▸ **TASK TO CARRY OUT**
Scan the data beneath this task and copy each line that includes "trim".

============

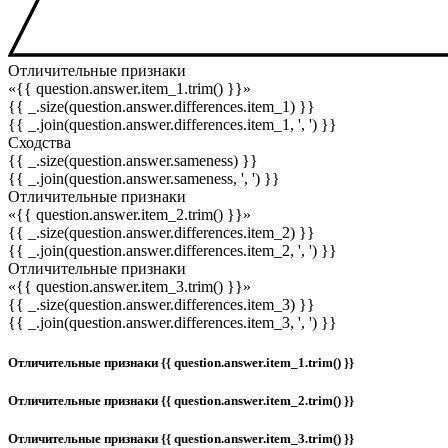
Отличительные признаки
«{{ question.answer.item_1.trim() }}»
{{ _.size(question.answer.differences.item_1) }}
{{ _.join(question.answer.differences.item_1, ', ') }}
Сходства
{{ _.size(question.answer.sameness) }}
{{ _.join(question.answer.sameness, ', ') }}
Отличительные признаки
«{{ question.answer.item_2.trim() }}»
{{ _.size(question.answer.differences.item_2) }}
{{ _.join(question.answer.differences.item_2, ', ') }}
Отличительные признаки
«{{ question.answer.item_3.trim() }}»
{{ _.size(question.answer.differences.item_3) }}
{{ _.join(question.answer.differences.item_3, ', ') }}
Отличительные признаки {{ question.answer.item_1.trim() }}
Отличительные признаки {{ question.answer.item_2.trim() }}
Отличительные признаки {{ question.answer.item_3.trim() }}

============

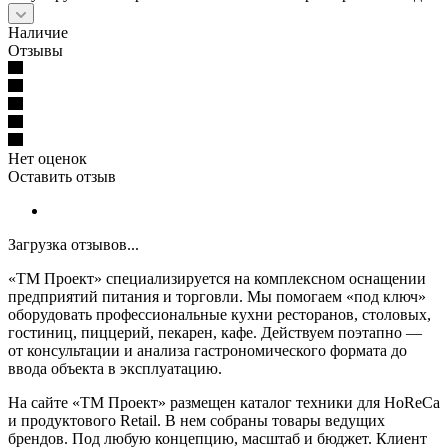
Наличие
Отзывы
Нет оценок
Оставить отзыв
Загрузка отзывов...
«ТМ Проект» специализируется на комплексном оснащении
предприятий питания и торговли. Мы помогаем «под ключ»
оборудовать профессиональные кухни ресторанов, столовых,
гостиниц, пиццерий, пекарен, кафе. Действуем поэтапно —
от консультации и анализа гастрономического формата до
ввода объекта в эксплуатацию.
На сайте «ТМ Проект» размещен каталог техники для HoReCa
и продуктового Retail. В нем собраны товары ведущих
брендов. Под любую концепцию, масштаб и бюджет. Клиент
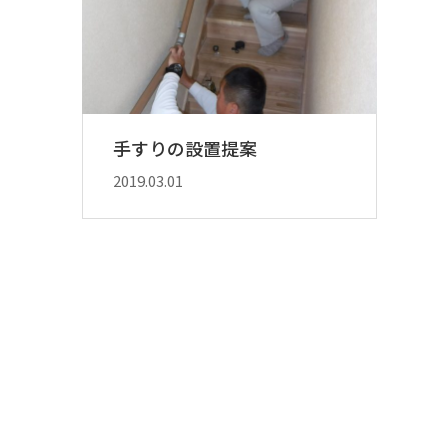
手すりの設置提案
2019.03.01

============

▸ **EXPECTED ANSWER**
«{{ question.answer.item_1.trim() }}»
«{{ question.answer.item_2.trim() }}»
«{{ question.answer.item_3.trim() }}»
Отличительные признаки {{ question.answer.item_1.trim() }}
Отличительные признаки {{ question.answer.item_2.trim() }}
Отличительные признаки {{ question.answer.item_3.trim() }}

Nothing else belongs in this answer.